§ **Fragmento mostrado**
------------------------------------

No habría conflicto postelectoral

En el 2006, López Obrador se proclamó ganador y después de esto proclamó fraude. En el 2012 parece que López Obrador ha cambiado, ciertamente no ha reconocido totalmente la elección, pero no la ha descalificado, solo ha comentado que hubo inequidad (que la hubo ciertamente), haciendo referencia creo, a todo el dinero que se invirtió en Enrique Peña Nieto; pero queda en claro, que López Obrador sabe que no ganó, se nota en su actitud, en su cara; no descalificará el proceso electoral ya que el conteo total de las votaciones den el veredicto final, y por lo tanto no argumentará fraude electoral.

Me hubiera gustado más que en este momento hubiera aceptado la derrota, y si bien me gustó la postura de Josefina, a mí en lo particular si me agradaría que Obrador aceptara su derrota pero acotando en el hecho de que los poderes fácticos le dieron preferencia a Peña Nieto, para que quede claro esta realidad, y evitamos que esta situación vuelva a pasar. Percibo que López Obrador sabe que no ha ganado, o bien, que la posibilidad de que el escrutinio le de el triunfo es ínfima. También mucha gente afín a López Obrador ha aceptado que Peña Nieto a pesar de todas las maniobras del PRI, ganó conforme lo expresaron los ciudadanos, porque es muy difícil pensar en un fraude electoral con una diferencia de entre 7 y 10 puntos.

------------------------------------

§ **Datos**
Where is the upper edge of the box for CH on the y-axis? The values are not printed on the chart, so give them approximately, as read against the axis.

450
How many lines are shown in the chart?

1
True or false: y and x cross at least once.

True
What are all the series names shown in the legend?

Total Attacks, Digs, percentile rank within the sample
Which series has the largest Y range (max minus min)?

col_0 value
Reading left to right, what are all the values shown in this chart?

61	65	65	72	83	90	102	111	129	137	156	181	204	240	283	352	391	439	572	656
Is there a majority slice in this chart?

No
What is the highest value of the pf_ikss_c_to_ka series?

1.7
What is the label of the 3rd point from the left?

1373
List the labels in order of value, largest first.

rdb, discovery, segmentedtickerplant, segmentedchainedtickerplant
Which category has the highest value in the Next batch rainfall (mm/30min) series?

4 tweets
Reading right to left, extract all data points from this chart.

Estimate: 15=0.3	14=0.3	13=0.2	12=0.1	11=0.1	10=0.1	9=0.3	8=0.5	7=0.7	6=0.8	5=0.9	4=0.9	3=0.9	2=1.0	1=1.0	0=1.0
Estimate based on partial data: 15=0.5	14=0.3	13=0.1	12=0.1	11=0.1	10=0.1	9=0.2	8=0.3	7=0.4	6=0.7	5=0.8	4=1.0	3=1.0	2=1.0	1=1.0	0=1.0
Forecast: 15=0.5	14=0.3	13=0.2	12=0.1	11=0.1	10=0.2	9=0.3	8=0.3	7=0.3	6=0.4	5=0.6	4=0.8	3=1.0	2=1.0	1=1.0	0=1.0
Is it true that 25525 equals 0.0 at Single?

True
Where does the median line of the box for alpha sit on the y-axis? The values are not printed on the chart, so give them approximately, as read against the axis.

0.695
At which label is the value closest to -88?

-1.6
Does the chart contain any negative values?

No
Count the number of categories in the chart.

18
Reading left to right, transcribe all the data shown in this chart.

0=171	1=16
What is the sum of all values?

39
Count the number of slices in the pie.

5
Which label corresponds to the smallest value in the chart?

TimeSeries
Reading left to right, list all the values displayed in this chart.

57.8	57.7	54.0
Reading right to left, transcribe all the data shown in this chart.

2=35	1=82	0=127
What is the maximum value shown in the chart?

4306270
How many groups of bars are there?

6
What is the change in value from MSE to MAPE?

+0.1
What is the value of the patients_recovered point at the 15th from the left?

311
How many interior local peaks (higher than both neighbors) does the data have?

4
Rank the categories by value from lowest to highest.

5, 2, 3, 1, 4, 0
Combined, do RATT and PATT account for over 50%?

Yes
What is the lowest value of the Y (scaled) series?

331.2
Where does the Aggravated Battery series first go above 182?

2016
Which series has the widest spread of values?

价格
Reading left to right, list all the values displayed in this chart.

------------------------------------

§ **Tareas**
**A)** Enumera, por favor, todas las personas que se nombran en el fragmento sobre López Obrador.
**B)** Contesta estas preguntas con base en el fragmento sobre López Obrador:
(i) ¿Qué proclamó López Obrador en 2006 después de declararse ganador?
(ii) ¿Qué partido se menciona por sus maniobras?
(iii) ¿Qué diferencia de puntos hace difícil pensar en un fraude electoral?
**C)** Prosigue el fragmento sobre López Obrador a partir de su última oración.
El listado no guarda relación con el fragmento sobre López Obrador.

§ **Respuestas**
**A)** López Obrador, Enrique Peña Nieto, Josefina

**B)**
(i) Proclamó fraude.
(ii) El PRI.
(iii) Una diferencia de entre 7 y 10 puntos.

**C)**
Creo que no queda de otra más que aceptar el resultado, muchos ciudadanos votaron por el fanatismo y otros porque el PRI les da despensas, pero el resultado en términos legales es correcto, y creo que seguiría presionar al IFE para que en un futuro, muchas de las prácticas clientelares estén restringidas y no ocurra. El resultado nos preocupa muchísimo a la mayoría de los mexicanos pero es el que hay, y es el que debemos aceptar, debemos analizar qué está pasando en el país para que un régimen autoritario que tanto tratamos de sacar del poder, haya regresado.

Pronostico que vendrán tiempos difíciles (espero que no sea así), lo bueno es que hay un despertar ciudadano capitalizado en el movimiento #YoSoy132, que podrá servir de contrapeso. No queda de otra más que seguir adelante. Ciertamente existe una profunda decepción, pero tenemos que seguir luchando.